** START RECORDS FOR THE TASK **
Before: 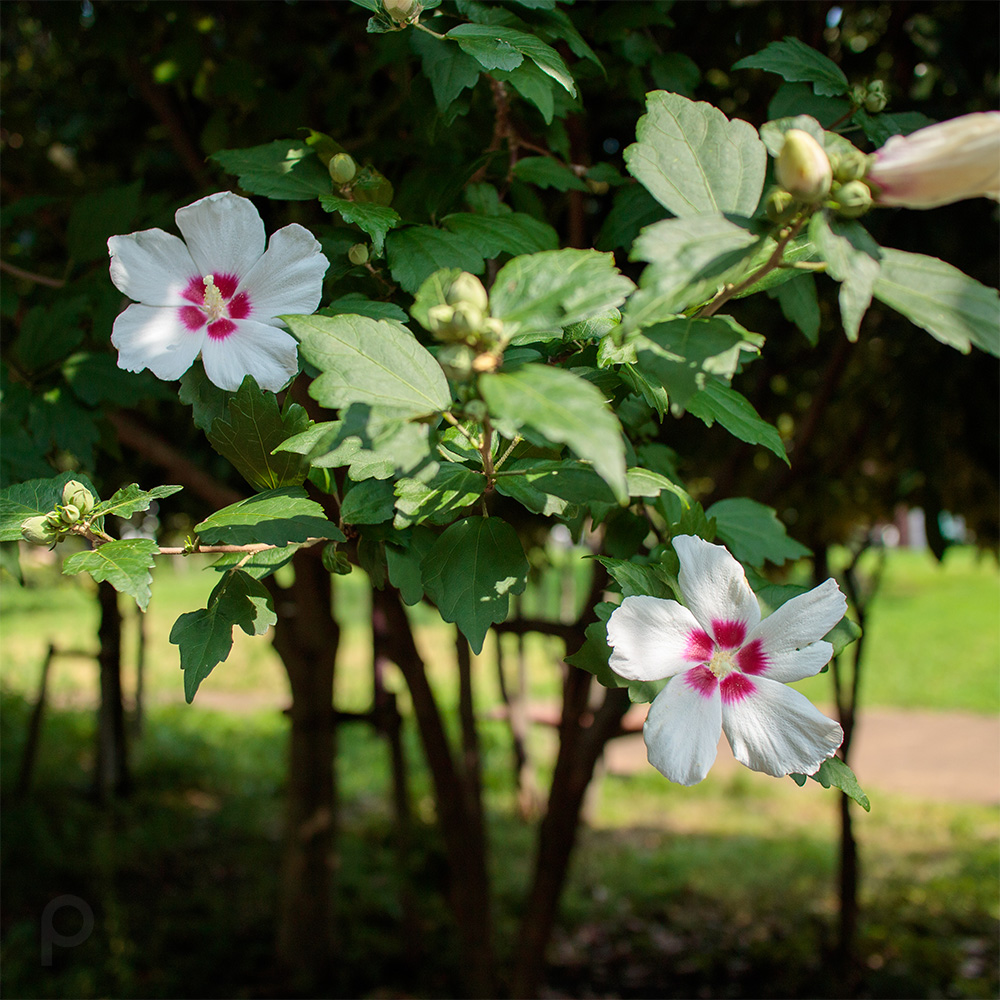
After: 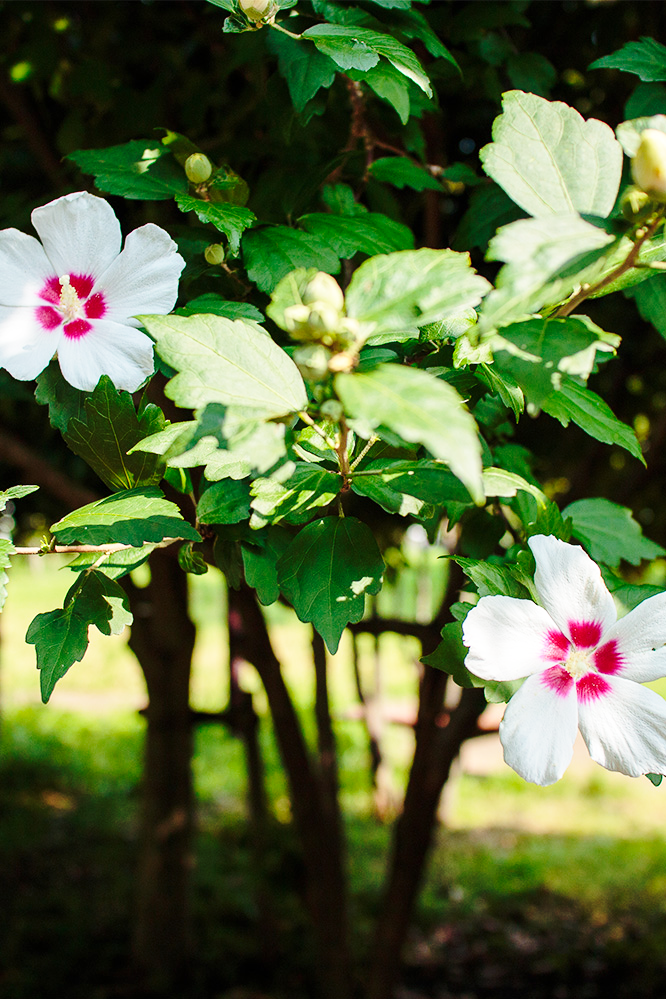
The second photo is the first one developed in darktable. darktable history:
crop and rotate: left 14.436%, right 18.898%
base curve: curves: ch0 [(0, 0) (0.032, 0.037) (0.105, 0.228) (0.435, 0.76) (0.856, 0.983) (1, 1)], preserve colors none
** END RECORDS FOR THE TASK **
▶ _THE EXERCISE_
Return every line of the records above that contains the word "second".

▶ _ANSWER BELOW_
The second photo is the first one developed in darktable. darktable history:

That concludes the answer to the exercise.